In [1]:
import numpy as np
import pandas as pd
from operator import attrgetter
from sklearn.linear_model import LogisticRegression
import random

In [2]:
Data = pd.read_excel('./Midterm_Data/Data.xlsx') # training data
Test1 = pd.read_excel('./Midterm_Data/Test1.xlsx') # validation data
Test2 = pd.read_excel('./Midterm_Data/Test2.xlsx') # testing data

Data.fillna(Data.mean(), inplace=True)

# data preprocessing

- 1 way ratio: 0 ~ 94 (xi)
- 2 way ratio: 95 ~ 4559 (xi * xj)

In [3]:
def data_preprocessing(data):
    
    # Data_bio_ratio
    x = pd.DataFrame(index=range(data.shape[0]),columns=range(95))
    for i in range(19):
        for j in range(5):
            if i < 9:
                x[i * 5 + j] = data[f'F0{i+1}'] / data[f'R0{j+1}']
            else:
                x[i * 5 + j] = data[f'F{i+1}'] / data[f'R0{j+1}']
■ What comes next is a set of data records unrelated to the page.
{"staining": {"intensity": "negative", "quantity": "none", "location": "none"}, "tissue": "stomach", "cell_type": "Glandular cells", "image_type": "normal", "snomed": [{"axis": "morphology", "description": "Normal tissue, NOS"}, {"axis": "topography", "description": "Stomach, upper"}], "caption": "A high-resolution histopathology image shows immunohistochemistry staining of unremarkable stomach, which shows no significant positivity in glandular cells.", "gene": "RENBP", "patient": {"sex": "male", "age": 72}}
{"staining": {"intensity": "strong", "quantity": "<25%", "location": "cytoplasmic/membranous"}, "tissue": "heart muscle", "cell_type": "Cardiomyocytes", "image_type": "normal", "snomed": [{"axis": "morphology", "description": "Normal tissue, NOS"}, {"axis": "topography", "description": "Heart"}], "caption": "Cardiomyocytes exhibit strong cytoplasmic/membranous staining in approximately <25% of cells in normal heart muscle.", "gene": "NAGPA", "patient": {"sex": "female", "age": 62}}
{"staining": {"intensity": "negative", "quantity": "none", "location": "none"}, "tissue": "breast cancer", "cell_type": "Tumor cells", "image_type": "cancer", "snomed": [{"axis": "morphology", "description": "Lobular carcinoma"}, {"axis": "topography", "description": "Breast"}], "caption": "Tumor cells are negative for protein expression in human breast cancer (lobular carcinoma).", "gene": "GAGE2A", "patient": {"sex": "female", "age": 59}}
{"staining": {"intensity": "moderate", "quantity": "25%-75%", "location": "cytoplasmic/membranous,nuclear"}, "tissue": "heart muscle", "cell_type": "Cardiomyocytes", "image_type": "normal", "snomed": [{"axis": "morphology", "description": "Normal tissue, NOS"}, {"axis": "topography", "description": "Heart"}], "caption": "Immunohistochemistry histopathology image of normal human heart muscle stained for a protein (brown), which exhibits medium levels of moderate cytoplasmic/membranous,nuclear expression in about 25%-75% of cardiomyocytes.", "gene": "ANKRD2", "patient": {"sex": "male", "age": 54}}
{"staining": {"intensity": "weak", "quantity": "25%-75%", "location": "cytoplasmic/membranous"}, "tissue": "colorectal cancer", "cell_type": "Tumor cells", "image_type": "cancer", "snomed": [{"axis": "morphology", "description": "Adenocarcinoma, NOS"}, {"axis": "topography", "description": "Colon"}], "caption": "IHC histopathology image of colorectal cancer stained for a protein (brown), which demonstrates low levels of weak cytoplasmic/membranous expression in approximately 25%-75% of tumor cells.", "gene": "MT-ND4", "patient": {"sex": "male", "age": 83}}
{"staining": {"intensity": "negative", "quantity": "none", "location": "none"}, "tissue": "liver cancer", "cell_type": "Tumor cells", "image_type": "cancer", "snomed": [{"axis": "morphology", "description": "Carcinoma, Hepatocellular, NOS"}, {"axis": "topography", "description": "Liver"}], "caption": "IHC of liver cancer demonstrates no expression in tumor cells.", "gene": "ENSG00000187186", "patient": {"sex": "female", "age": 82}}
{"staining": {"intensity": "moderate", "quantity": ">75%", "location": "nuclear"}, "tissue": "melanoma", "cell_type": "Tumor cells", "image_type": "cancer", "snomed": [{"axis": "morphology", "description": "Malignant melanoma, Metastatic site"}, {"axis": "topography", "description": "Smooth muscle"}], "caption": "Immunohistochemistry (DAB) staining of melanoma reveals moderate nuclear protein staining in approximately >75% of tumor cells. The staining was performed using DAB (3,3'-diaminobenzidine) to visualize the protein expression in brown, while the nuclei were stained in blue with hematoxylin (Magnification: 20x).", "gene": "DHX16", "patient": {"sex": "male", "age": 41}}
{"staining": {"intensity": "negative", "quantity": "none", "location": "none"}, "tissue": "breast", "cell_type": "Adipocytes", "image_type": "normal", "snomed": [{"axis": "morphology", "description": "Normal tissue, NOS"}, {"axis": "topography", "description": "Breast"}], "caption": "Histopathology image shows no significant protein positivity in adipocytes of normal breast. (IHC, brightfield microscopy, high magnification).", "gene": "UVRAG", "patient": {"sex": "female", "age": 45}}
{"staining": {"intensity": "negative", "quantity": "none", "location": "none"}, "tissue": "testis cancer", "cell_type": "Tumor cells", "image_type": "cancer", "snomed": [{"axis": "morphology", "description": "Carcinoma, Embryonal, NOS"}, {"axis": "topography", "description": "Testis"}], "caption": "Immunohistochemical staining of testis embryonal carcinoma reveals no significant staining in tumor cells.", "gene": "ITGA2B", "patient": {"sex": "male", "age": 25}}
    one_way = x.to_numpy()
    two_way = np.zeros((data.shape[0], 95 * 94 // 2))
    count = 0
    for i in range(one_way.shape[1]):
        for j in range(i+1, one_way.shape[1]):
            two_way[:, count] = one_way[:, i] * one_way[:, j]
            count += 1
    
    return np.hstack((one_way, two_way)), data[['C01','C02','C03','C04','C05']].to_numpy().T

In [4]:
x_train, y_train = data_preprocessing(Data)
print("x_train.shape: ", x_train.shape)
print("y_train.shape: ", y_train.shape)

x_val, y_val = data_preprocessing(Test1)
print("x_val.shape: ", x_val.shape)
print("y_val.shape: ", y_val.shape)

x_test, y_test = data_preprocessing(Test2)
print("x_test.shape: ", x_test.shape)
print("y_test.shape: ", y_test.shape)

x_train.shape:  (4240, 4560)
y_train.shape:  (5, 4240)
x_val.shape:  (475, 4560)
y_val.shape:  (5, 475)
x_test.shape:  (987, 4560)
y_test.shape:  (5, 987)


# NSGA-II

In [5]:
class individual:
    def __init__(self, lst):
        self.chromosome = lst
        self.fitness = []

In [6]:
def calculate_population_fitness(population):
    summation = [0, 0, 0, 0]
    
    for j in range(len(population)):
        
        for d_num in [0, 1, 3]:
        
            clf = LogisticRegression(max_iter=400, tol=1, solver='saga').fit(x_train[:, population[j].chromosome], y_train[d_num])
            tmp = clf.score(x_val[:, population[j].chromosome], y_val[d_num])
            population[j].fitness.append(tmp)
            
            summation[d_num] += tmp
        
    print(summation)
    
    return summation
            

In [7]:
# type of a, b are both "individual"
# return true if a pareto dominate b

def pareto_dominate(a, b):
    return ((a.fitness[0] >= b.fitness[0]) and (a.fitness[1] >= b.fitness[1]) and (a.fitness[2] >= b.fitness[2]))

In [8]:
def find_pareto_front(pop):

    pop_size = len(pop)
    pareto_front = []
    
    for i in range(pop_size):
        
        tmp_front = pareto_front.copy()
        pareto_front.append(pop[i])
        
        for j in tmp_front:
            
            if pareto_dominate(j, pop[i]):
                pareto_front.remove(pop[i])
                break
                
            elif pareto_dominate(pop[i], j):
                pareto_front.remove(j)
    return pareto_front

In [9]:
# len(parentssss) == len(offspringsss)
def breed(parentssss):
    
    offspringsss = []
    chromosome_length = len(parentssss[0].chromosome)
    
    for i in range(len(parentssss)):
        parent1 = random.choice(parentssss)
        parent2 = random.choice(parentssss)
    

        # uniform crossover
        which_parent = np.random.uniform(size = chromosome_length)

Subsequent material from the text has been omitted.